Eskalation vor den Verhandlungen

von Redaktion

Schwerer Gegenschlag: Ein entgleister Zug nach einem Brückeneinsturz in der russischen Region Brjansk. Hier sollen sieben Menschen gestorben sein. © HANDOUT/afp

München – Solche Nachrichten gab es seit dem russischen Einmarsch in die Ukraine nur sehr selten. Der ukrainische Geheimdienst SBU hat in einer koordinierten Aktion gleich vier russische Militärflughäfen attackiert und dabei nach eigener Darstellung über 40 Kampf- und Aufklärungsflugzeuge zerstört. Dabei wurde sogar ein Flughafen im sibirischen Irkutsk attackiert, wie auch russische Medien bestätigten. Letztere machten allerdings keine Angaben zu den zerstörten Maschinen.

Nach ukrainischen Angaben wurden bei der „Aktion Spinnennetz“ Kampfflugzeuge vom Typ Tupolew Tu-95 sowie Tu-22 und spezielle Frühwarnflugzeuge Berijew A-50 zerstört. Offenbar setzte der ukrainische Geheimdienst Kampfdrohnen ein, die von Verstecken in Holzhäusern gestartet wurden, die auf Lastwagen verladen waren.

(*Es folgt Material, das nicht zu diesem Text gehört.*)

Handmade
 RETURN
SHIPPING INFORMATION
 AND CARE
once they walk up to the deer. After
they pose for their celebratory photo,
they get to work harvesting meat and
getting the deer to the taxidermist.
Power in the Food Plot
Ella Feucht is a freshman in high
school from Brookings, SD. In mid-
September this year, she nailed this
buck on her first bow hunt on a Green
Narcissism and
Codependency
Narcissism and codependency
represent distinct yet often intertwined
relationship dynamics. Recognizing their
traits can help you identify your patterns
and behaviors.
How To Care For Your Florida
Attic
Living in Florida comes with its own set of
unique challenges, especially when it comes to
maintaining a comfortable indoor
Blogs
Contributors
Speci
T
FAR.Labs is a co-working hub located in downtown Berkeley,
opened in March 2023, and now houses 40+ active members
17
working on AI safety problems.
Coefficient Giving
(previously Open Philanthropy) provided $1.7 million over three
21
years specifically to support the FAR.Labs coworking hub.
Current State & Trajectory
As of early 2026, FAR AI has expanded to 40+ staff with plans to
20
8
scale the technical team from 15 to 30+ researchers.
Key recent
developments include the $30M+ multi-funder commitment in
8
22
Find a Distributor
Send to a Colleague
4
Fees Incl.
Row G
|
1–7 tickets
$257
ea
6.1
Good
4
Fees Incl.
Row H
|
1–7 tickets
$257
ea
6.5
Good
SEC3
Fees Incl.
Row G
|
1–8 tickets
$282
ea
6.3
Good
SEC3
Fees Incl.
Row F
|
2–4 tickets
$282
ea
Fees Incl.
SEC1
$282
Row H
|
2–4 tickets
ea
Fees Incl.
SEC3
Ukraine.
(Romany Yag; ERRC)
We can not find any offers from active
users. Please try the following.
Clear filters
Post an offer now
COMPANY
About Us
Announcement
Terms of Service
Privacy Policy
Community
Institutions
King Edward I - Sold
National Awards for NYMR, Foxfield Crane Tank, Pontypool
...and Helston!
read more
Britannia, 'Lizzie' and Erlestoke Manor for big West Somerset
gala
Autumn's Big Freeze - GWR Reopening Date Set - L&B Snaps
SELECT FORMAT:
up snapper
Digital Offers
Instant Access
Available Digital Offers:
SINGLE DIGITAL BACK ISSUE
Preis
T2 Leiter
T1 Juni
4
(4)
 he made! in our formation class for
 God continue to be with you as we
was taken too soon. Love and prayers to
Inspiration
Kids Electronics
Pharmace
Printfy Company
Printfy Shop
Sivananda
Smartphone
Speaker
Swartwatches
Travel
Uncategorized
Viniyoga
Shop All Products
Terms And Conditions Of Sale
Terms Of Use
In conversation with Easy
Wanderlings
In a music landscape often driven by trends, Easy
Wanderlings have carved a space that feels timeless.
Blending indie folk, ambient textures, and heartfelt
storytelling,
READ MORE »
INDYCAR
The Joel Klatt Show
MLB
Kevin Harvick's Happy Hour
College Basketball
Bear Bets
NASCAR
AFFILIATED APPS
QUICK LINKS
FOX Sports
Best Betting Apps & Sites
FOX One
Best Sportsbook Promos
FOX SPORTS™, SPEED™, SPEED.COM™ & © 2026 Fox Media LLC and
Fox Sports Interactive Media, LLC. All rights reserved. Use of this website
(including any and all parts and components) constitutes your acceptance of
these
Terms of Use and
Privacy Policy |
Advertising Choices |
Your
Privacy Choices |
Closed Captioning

Damit setzten sich am Sonntagnachmittag die ukrainischen Gegenstöße fort. Bereits in der Nacht zu Samstag wurde in einem von russischen Truppen kontrollierten Teil des Gebiets Saporischschja nach Angaben des Kiewer Militärgeheimdienstes ein Güterzug gesprengt. Ein Zug mit Treibstofftanks und Güterwagons sei infolge einer Explosion entgleist. Es habe sich um einen Militärzug gehandelt, der in Richtung der von Russland annektierten Schwarzmeer-Halbinsel Krim unterwegs gewesen sei. Durch die Explosion sei eine wichtige logistische Verkehrsader des russischen Militärs in den besetzten Gebieten der Region Saporischschja und der Krim unterbrochen worden.

In der Nacht zu Sonntag gab es dann zwei weitere Vorfälle: In den an die Ukraine grenzenden Gebieten Kursk und Brjansk entgleisten zwei Züge nach Brückeneinstürzen. Während Alexander Chinschtejn, Gouverneur der monatelang teils von ukrainischen Truppen besetzten Region Kursk, lediglich von einem Verletzten sprach, waren die Folgen in Brjansk deutlich schwerer. Dort kamen laut Gouverneur Alexander Bogomas sieben Menschen ums Leben, etwa 70 wurden verletzt. Er bestätigte Berichte über eine Explosion der Brücke. Das Ermittlungskomitee stufte die Brückeneinstürze als Terrorakt ein.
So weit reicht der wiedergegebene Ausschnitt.